START Extracted entries

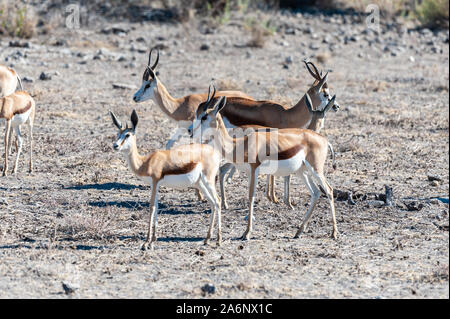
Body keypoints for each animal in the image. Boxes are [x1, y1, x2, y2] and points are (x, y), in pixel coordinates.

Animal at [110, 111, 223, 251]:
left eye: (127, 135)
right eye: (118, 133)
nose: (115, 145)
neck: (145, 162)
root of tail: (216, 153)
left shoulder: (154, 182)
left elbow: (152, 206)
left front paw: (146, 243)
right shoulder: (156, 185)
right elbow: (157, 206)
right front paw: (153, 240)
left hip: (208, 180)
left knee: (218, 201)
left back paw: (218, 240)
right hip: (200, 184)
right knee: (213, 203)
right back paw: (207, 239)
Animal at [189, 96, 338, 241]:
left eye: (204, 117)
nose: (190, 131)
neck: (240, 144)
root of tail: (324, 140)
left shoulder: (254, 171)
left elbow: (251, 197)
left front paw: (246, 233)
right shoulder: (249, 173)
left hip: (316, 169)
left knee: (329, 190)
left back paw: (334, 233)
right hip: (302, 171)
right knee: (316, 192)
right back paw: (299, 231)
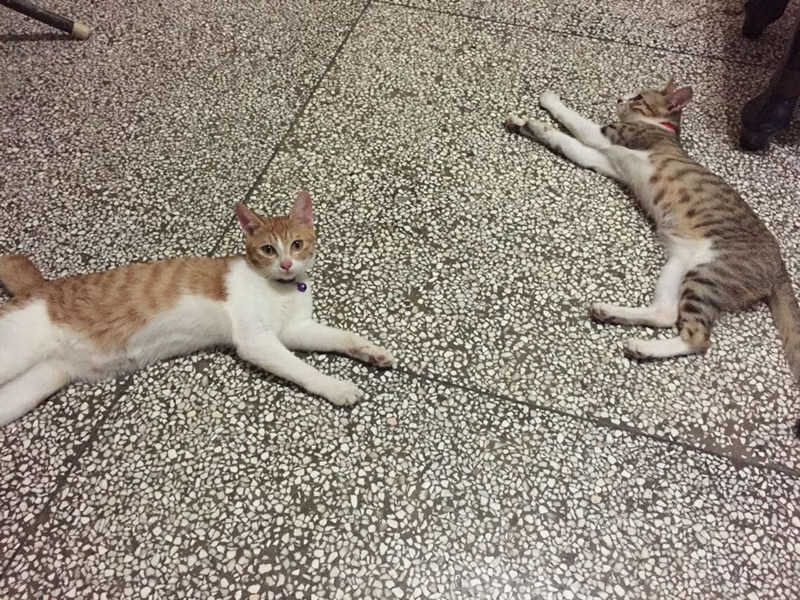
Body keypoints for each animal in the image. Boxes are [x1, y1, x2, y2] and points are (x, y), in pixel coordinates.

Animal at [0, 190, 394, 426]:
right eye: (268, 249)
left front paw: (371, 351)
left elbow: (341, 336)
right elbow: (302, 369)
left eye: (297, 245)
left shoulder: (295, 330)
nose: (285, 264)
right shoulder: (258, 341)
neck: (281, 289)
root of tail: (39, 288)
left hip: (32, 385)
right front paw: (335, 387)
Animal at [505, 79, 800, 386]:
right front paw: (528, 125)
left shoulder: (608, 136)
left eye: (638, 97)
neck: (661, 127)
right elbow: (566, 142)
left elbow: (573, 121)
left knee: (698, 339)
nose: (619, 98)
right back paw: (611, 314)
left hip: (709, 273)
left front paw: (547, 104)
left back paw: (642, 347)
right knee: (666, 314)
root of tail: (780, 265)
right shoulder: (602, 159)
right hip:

END Extracted entries

Exercise brief:
All lines from the one containing "left hip: (32, 385)" to the last line above should be reproduced exactly, and no other lines should be given.

Task answer:
left hip: (32, 385)
right front paw: (335, 387)
Animal at [505, 79, 800, 386]:
right front paw: (528, 125)
left shoulder: (608, 136)
left eye: (638, 97)
neck: (661, 127)
right elbow: (566, 142)
left elbow: (573, 121)
left knee: (698, 339)
nose: (619, 98)
right back paw: (611, 314)
left hip: (709, 273)
left front paw: (547, 104)
left back paw: (642, 347)
right knee: (666, 314)
root of tail: (780, 265)
right shoulder: (602, 159)
right hip:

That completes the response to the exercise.